As someone who has been in the legal technology space for years, building tools, talking to lawyers, and watching this industry evolve, I found Nikki’s keynote to be one of the most grounding and clarifying things I’ve heard in a long time. Not because it was comfortable, but because it was honest.

We are in the dilemma zone. I’ve felt it. Many of you have felt it. The pace of change is outrunning our ability to process it, let alone respond to it. And Nikki’s data makes clear that this is not a temporary condition that will settle down once the hype fades. The hype isn’t fading. The startups keep coming. The capital keeps flowing. The clients are now asking, sometimes demanding,?that their law firms use AI.

What struck me most was the point about table stakes. So many firms have spent the last two years treating AI adoption as a differentiator, as a competitive edge. Nikki’s data says that moment is over. Everyone has Harvey or Legora or something similar. The question now is what you do with your own data, your own expertise, your own client relationships, how you build something that can’t be replicated by the next firm that licenses the same tool.
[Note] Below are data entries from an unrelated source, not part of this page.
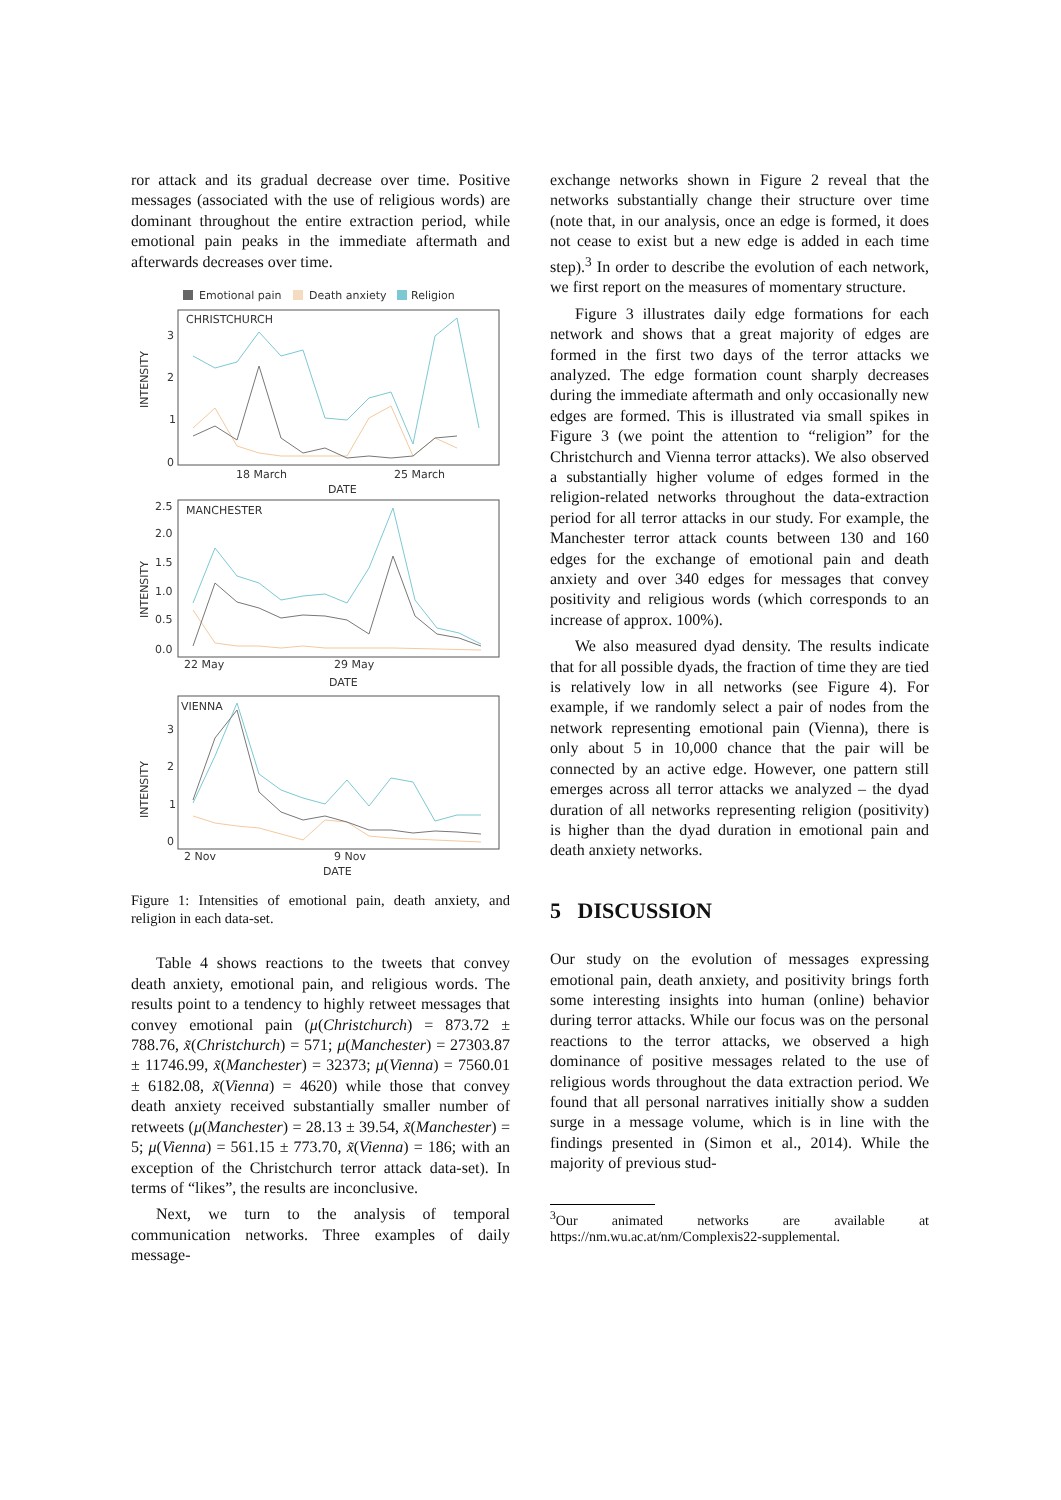ror attack and its gradual decrease over time. Positive messages (associated with the use of religious words) are dominant throughout the entire extraction period, while emotional pain peaks in the immediate aftermath and afterwards decreases over time.
Emotional pain
Death anxiety
Religion
CHRISTCHURCH
3
2
1
0
INTENSITY
18 March
25 March
DATE
MANCHESTER
2.5
2.0
1.5
1.0
0.5
0.0
INTENSITY
22 May
29 May
DATE
VIENNA
3
2
1
0
INTENSITY
2 Nov
9 Nov
DATE
Figure 1: Intensities of emotional pain, death anxiety, and religion in each data-set.
Table 4 shows reactions to the tweets that convey death anxiety, emotional pain, and religious words. The results point to a tendency to highly retweet messages that convey emotional pain (μ(Christchurch) = 873.72 ± 788.76, x̃(Christchurch) = 571; μ(Manchester) = 27303.87 ± 11746.99, x̃(Manchester) = 32373; μ(Vienna) = 7560.01 ± 6182.08, x̃(Vienna) = 4620) while those that convey death anxiety received substantially smaller number of retweets (μ(Manchester) = 28.13 ± 39.54, x̃(Manchester) = 5; μ(Vienna) = 561.15 ± 773.70, x̃(Vienna) = 186; with an exception of the Christchurch terror attack data-set). In terms of “likes”, the results are inconclusive.
Next, we turn to the analysis of temporal communication networks. Three examples of daily message-
exchange networks shown in Figure 2 reveal that the networks substantially change their structure over time (note that, in our analysis, once an edge is formed, it does not cease to exist but a new edge is added in each time step).<sup>3</sup> In order to describe the evolution of each network, we first report on the measures of momentary structure.
Figure 3 illustrates daily edge formations for each network and shows that a great majority of edges are formed in the first two days of the terror attacks we analyzed. The edge formation count sharply decreases during the immediate aftermath and only occasionally new edges are formed. This is illustrated via small spikes in Figure 3 (we point the attention to “religion” for the Christchurch and Vienna terror attacks). We also observed a substantially higher volume of edges formed in the religion-related networks throughout the data-extraction period for all terror attacks in our study. For example, the Manchester terror attack counts between 130 and 160 edges for the exchange of emotional pain and death anxiety and over 340 edges for messages that convey positivity and religious words (which corresponds to an increase of approx. 100%).
We also measured dyad density. The results indicate that for all possible dyads, the fraction of time they are tied is relatively low in all networks (see Figure 4). For example, if we randomly select a pair of nodes from the network representing emotional pain (Vienna), there is only about 5 in 10,000 chance that the pair will be connected by an active edge. However, one pattern still emerges across all terror attacks we analyzed – the dyad duration of all networks representing religion (positivity) is higher than the dyad duration in emotional pain and death anxiety networks.
5 DISCUSSION
Our study on the evolution of messages expressing emotional pain, death anxiety, and positivity brings forth some interesting insights into human (online) behavior during terror attacks. While our focus was on the personal reactions to the terror attacks, we observed a high dominance of positive messages related to the use of religious words throughout the data extraction period. We found that all personal narratives initially show a sudden surge in a message volume, which is in line with the findings presented in (Simon et al., 2014). While the majority of previous stud-
<sup>3</sup> Our animated networks are available at https://nm.wu.ac.at/nm/Complexis22-supplemental.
For our Legal Rebels community, that is both the challenge and the opportunity. The firms and professionals who will thrive are those who don’t wait for the market to settle, who invest in building real capabilities now, and who are willing to reimagine what legal services can look like when AI is at the core of everything, not bolted on at the edges.

Now is the time. As Nikki said: if not now, when?